__Excerpt provided__.
The primary objective of this study was to evaluate the effect of continuous GaAlAs laser with wavelength of 660 nm on immediate postpartum pain in cesarean incision. The secondary aim was to assess the GCP after the intervention. The results revealed that LLLT improved pain and GCP after cesarean incision. No significant difference was observed between the dosimetry of 2 J and 4 J.

LLLT is clinically a well-accepted tool in rehabilitation and has been used to restore functionality in various clinical conditions, thus aiming to improve pain, enhance wound healing, and promote tissue regeneration with more quality [18, 34]. Studies suggest LLLT for tissue regeneration in postoperative surgery, periodontal treatment, pain and inflammation control [35,36,37]. Pain relief promoted by LLLT is related to reduced E2 prostaglandin, which prevents the onset of pain by stimulating compounds and also controls inflammation process [34]. Analgesia is caused by the release of endogenous endorphins and hyperpolarization of nerve endings, which inhibit the transmission of painful stimuli to the central nervous system. Additionally, the biological effects produced due to the energy absorption by the tissues allow the light of the photons to interact with the cellular structure [25]. An increase in cellular energy is observed, which alters the permeability of the cell membrane, causes reduction in the interstitial fluid, wound healing, muscle relaxation, modulation of the immune system, and nerve regeneration [25]. Only one clinical trial was reported in literature regarding the use of LLLT in pain after elective cesarean section [29].

__Data supplied__.

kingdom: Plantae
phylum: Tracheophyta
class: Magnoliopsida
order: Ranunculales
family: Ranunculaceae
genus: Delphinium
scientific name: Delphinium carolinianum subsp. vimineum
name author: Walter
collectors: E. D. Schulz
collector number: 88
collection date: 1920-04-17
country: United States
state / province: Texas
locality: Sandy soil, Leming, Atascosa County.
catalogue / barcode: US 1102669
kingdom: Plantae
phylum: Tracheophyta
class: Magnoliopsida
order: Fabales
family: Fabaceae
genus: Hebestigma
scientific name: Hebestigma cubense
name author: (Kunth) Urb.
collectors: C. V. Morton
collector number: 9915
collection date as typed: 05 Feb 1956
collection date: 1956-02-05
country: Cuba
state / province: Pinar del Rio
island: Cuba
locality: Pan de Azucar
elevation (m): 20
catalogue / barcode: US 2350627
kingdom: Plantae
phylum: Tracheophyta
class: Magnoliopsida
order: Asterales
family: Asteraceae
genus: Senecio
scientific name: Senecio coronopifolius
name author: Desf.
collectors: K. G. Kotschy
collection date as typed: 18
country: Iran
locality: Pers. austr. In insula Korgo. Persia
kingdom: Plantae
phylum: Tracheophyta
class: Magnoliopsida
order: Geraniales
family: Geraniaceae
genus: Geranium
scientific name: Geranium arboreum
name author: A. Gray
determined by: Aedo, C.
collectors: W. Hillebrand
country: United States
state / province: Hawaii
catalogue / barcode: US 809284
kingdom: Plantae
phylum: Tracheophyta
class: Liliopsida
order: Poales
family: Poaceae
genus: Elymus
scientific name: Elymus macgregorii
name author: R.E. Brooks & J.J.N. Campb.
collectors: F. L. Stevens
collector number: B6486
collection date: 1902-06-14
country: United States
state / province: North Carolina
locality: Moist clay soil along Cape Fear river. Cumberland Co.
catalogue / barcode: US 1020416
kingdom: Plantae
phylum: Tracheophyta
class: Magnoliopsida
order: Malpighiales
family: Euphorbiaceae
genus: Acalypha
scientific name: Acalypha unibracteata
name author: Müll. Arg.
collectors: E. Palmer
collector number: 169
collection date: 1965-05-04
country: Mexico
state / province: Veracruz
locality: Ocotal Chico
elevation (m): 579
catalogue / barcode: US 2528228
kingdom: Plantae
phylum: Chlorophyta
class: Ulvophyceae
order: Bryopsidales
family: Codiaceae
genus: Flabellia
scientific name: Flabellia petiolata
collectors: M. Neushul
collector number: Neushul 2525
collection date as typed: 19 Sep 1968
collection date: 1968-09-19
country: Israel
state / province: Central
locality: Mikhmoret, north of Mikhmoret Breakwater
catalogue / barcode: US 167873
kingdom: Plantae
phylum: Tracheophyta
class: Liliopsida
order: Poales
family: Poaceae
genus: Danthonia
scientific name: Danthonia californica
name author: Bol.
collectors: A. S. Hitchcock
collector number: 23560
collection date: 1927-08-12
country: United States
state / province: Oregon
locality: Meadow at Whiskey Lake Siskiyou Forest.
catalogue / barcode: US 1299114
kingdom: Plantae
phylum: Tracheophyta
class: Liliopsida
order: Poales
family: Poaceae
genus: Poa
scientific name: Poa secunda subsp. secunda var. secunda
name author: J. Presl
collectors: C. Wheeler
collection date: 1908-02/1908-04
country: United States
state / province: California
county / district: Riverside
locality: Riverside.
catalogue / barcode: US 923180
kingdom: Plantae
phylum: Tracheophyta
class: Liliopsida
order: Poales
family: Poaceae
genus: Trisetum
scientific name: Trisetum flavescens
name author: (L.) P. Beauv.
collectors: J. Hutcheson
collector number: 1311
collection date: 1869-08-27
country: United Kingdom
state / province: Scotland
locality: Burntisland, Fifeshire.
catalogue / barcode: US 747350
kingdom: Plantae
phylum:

__Action item 1__.
In the passage on laser therapy after cesarean section, what was the wavelength of the laser?
__Action item 2__.
From the passage on laser therapy after cesarean section, pull out everything from "The primary objective" down to "2 J and 4 J.".
__Action item 3__.
Continue the passage on laser therapy after cesarean section from the point where it stops.
The records can be set aside, since nothing here depends on them.

__Answer area 1__.
660 nm.

__Answer area 2__.
The primary objective of this study was to evaluate the effect of continuous GaAlAs laser with wavelength of 660 nm on immediate postpartum pain in cesarean incision. The secondary aim was to assess the GCP after the intervention. The results revealed that LLLT improved pain and GCP after cesarean incision. No significant difference was observed between the dosimetry of 2 J and 4 J.

__Answer area 3__.
Poursalehan et al. (2018) [29] studied 80 patients after an elective cesarean with an objective to investigate the effect of low power laser on acute pain. The authors used two different wavelengths (GaAlAs: 804 nm and GaAlInP: 650 nm) applied in the surgery room postsurgery and before the bandage. The incisions were treated by the red laser (1 J/cm2 for 10 s) and IR laser (2 J/cm2 for 10 s). Thereby, only one LLLT session was performed and pain was measured at 1, 4, 8, 12, 16, and 24 h after the end of cesarean section. The authors found that the pain significantly reduced at 1, 4, 8, 12, 16, and 24 h after surgery [29].

Another study evaluates the LLLT (5 J/cm2) on pain and perineal healing after episiotomy [16]. Fifty-four postpartum women who had a spontaneous birth with a right mediolateral episiotomy were subjected to three sessions of irradiation. No significant difference was observed between the groups regarding perineal healing and pain scores after LLLT [16]. Similar results from a previous study indicated that after LLLT irradiation, no difference was seen between the scores of episiotomy healing and perineal pain up to 2 h, 20–24 h, and 15–20 days after normal birth [16, 37]. These results indicate that the anatomical area and the type of surgery could influence pain and healing.

Reduction of pain should have interfered positively in improving the health status among the treatment of episiotomies [38]. Our study showed similar effects. LLLT has a positive acceptance by patients for promoting physical improvement and emotional well-being after surgical procedures [38].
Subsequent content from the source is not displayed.